Alliance for Cancer Gene Therapy (ACGT) has awarded a research grant to Crystal Mackall, MD (Stanford University), to develop a sophisticated cell and gene therapy that can overcome some of the roadblocks presented by solid tumors.
This grant will support Dr. Mackall’s advancement and testing of a CAR T-cell therapy that uses a unique remote-control feature for improved safety and effectiveness.
CAR T-cell therapy is a type of cell and gene therapy that modifies a patient’s T cells to more effectively find cancer cells expressing a specific protein. In 2017, the U.S. Food and Drug Administration (FDA) approved the first CAR T-cell therapy for cancer. That approval of Kymriah for children and young adults with acute lymphoblastic leukemia was the first of six approved CAR T-cell therapies for various types of blood cancer.
While progress is being made, there has not yet been a breakthrough in developing CAR T-cell therapies for solid tumors such as lung cancer, pancreatic cancer and ovarian cancer.

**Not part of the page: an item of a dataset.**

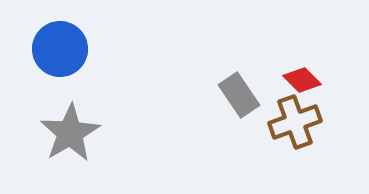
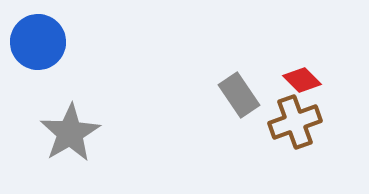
blue circle: moved 22 px left, 7 px up
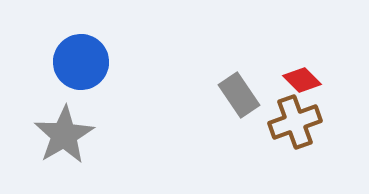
blue circle: moved 43 px right, 20 px down
gray star: moved 6 px left, 2 px down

Solid tumors are much harder to treat than blood cancers and require more complex strategies.
The challenges of CAR T-cell therapy for solid tumors.

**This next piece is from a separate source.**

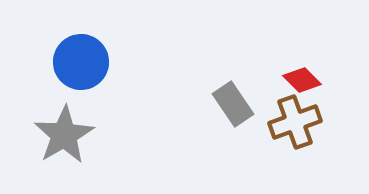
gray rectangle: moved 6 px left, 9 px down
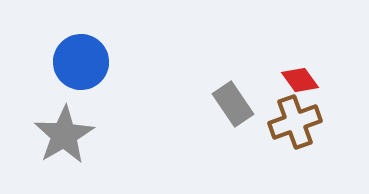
red diamond: moved 2 px left; rotated 9 degrees clockwise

There are several reasons why this science has not achieved the same success.
First, finding a protein target for solid tumors is difficult. Most of the possible targets are also expressed by healthy tissue, albeit at lower levels.
“We worry about going after these targets with strong T cells because it could cause harm to healthy tissue and cause toxicities for patients,” Dr. Mackall said.
Second, solid tumors often have an immunosuppressive microenvironment that can exhaust CAR T cells before they kill enough cancer cells to stop the tumor.
“If we identify a strong protein target and engineer a potent CAR T cell, we may have toxicities,” Dr. Mackall says. “That’s where I think the field has stalled a bit.”
How does Dr. Mackall’s remote-control CAR T-cell therapy work?
Dr. Mackall’s remote-control therapy – called “SNIP-CAR” – has several unique features.
First, the engineered cells begin in an “off” state, and the patient receives a medication to turn them on. If the patient begins to experience toxicities, scientists can pause the medication to turn the CAR T cells off. As the patient recovers, the medication can be readministered to turn their engineered cells back on.
Scientists can also change the dose or frequency of the medication to “tune” the CAR T cells’ activity. Ideally, the cells will only attack cancer cells expressing the protein target while ignoring healthy tissue expressing the protein at a lower level.
“When we had a mouse model where the big problem was shared expression of the protein target between tumor cells and healthy tissue cells, by tuning the dose down, it tuned the amount of antigen needed to activate the CAR T cells. We saw an anti-tumor effect but not toxicity. That’s the other part of these remote-control cells. We may be able to distinguish better between normal tissue and tumor cells.” — ACGT Research Fellow Crystal Mackall, MD (Stanford University)
Giving CAR T cells ‘rest’ time.
There was one unexpected result from early testing of the SNIP-CAR therapy: The “off” state was also a “rest” state, giving the cells time to recover their energy. This rest period made the engineered cells more effective when turned back on.
“So not only are you diminishing toxicity, but you’re also allowing the cells to potentially recover,” Dr. Mackall said. “The cells are more potent for the long-haul. They don’t exhaust themselves. They’re good long-term, which is what you need against solid tumors.”
ACGT’s support of Dr. Mackall’s cell and gene therapy research.
Funding from ACGT will support a phase 1 clinical trial testing the SNIP-CAR therapy in humans, which is designed to target the protein B7H3. This protein is expressed by most solid tumors.
“That’s the good news,” Dr. Mackall said of how common B7H3 is in solid tumors. “The bad news is it’s also expressed on some normal tissue. So, this is a good test for this project since standard B7H3-targeting CAR T cells would cause toxicities, and one goal of the remote-control therapy is controlling toxicity.
“Another goal is that the cells are more potent than standard B7H3-targeting CAR T cells. How do we measure that? One way is how long they last. Most of these CAR T cells last a few weeks and then disappear. If we see long-term persistence of these cells for several months, that’d be a real win.”
This is the second ACGT research grant awarded to Dr. Mackall, who received her first in 2016. That grant supported Dr. Mackall’s research and development of a CAR T-cell therapy for people with osteosarcoma (bone cancer) and neuroblastoma (nerve cell cancer). This research led to a clinical trial for these two types of cancer and translated into a clinical trial for children with a rare and aggressive brain tumor called diffuse midline glioma.
“ACGT has a deep understanding of the science,” Dr. Mackall said. “When reviewing potential projects to fund, they know which ones have the most potential and promise. There is deep expertise and fearlessness in taking risks. They don’t want to fund the same old projects.”